Avec les recharges en 10 ou 12 minutes, c('est fini, sauf cas particulier véhicules industriels en utilisation continue, sur site .
Semble bien compliqué. Les cellules qui chauffent sont celles qui sont mal refroidies ( dans 90 % des batterie c'est juste un matériau conducteur en contact avec souvent le cul de la cellule) qui transmet alors sa chaleur vers la plaque inférieure à canaux au contact dudit matériau, plaque qui est refroidie avec de l'eau. Chez tesla il y a des rubes corrugatés (qui serpentent entre les cellules légèrement espacées) mais c'est assez cher et visiblement pas mieux que la techno xpeng.

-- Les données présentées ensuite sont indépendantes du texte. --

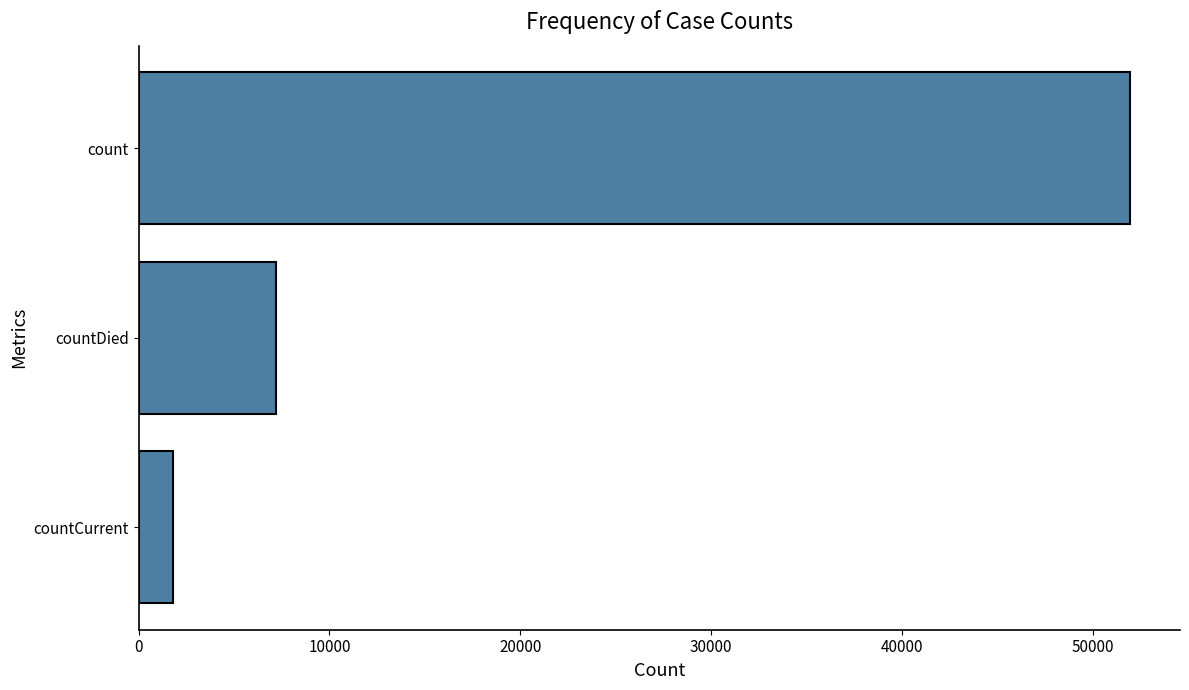

Count the number of data series in this chart.

1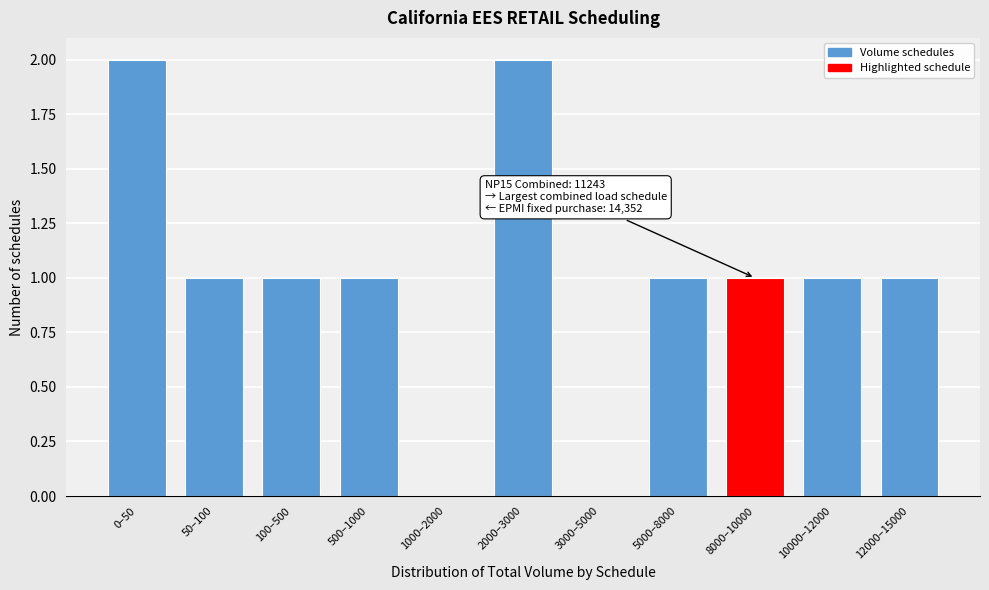

Reading left to right, what are all the values shown in this chart?

0–50=2	50–100=1	100–500=1	500–1000=1	1000–2000=0	2000–3000=2	3000–5000=0	5000–8000=1	8000–10000=1	10000–12000=1	12000–15000=1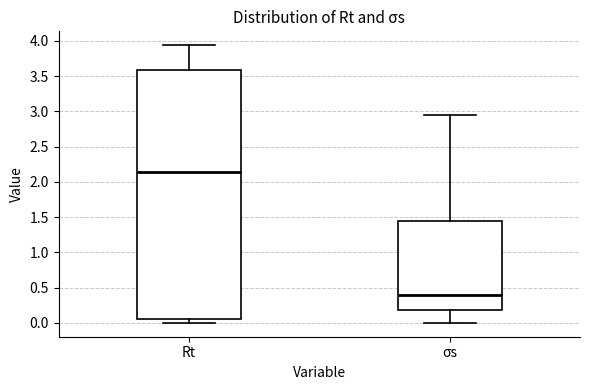

Reading left to right, read every box against the y-axis: the position of its median line, the range the box covers, and the ends of its whiskers. The values are not printed on the chart, so give them approximately, as read against the axis.

Rt: median 2.15, box 0.05 to 3.60, whiskers 0.00 to 3.95
σs: median 0.40, box 0.20 to 1.45, whiskers 0.00 to 2.95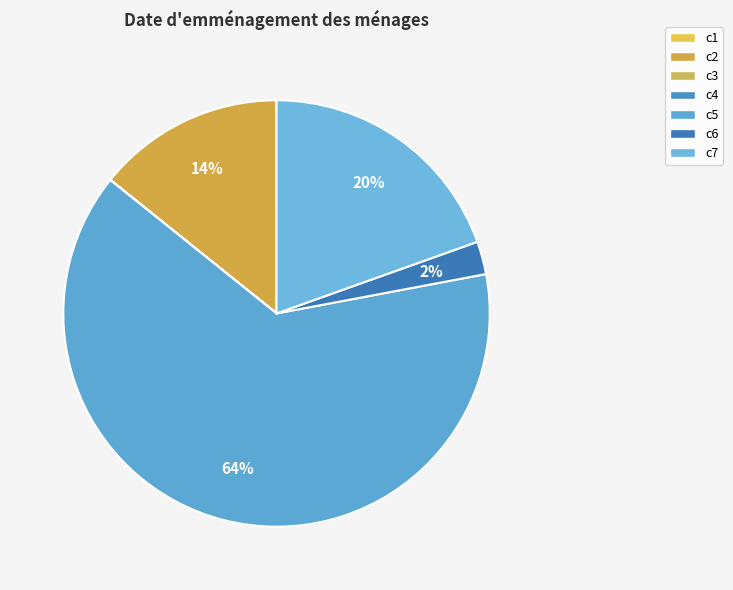

Which category has the smallest portion of the pie?

c3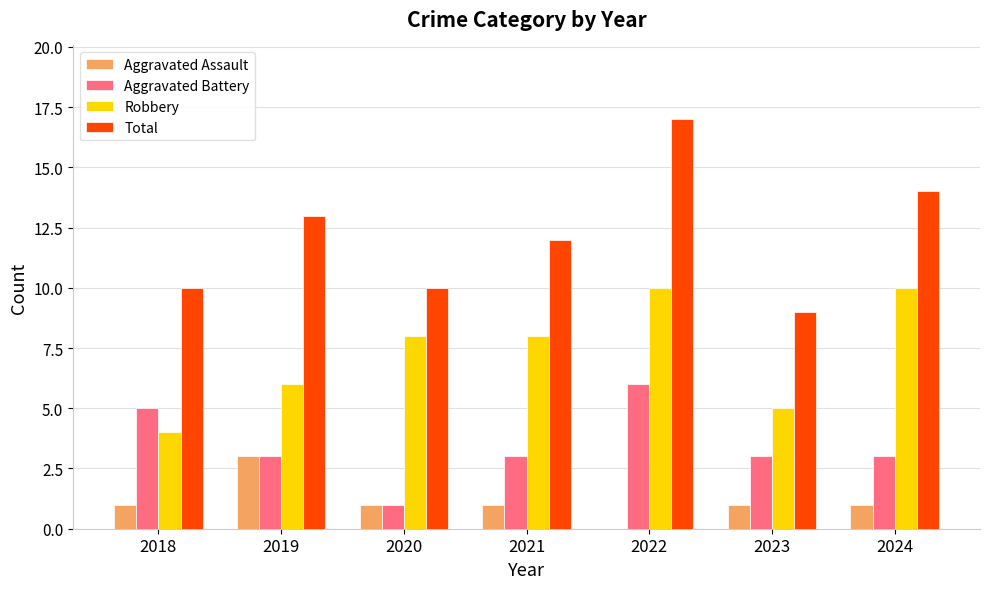

Count the number of data series in this chart.

4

On comprend vite que la température n'est pas bien répartie entre le haut et le bas des cellules et que s'il y a un mauvais contact de dissipation , une cellule va vite chauffer plus que les autres et finir par se détériorer. Une solution prometteuse et en même temps plus simple consiste en la batterie immergée dans un liquide diélectrique. Pas de réseau compliqué, pas de plaque d'échange pas de mousse conductrice, plus de liberté pour empiler les cellules et faire des cell to body ou cell to pack. Beaucoup de grands noms notamment travaille la-dessus.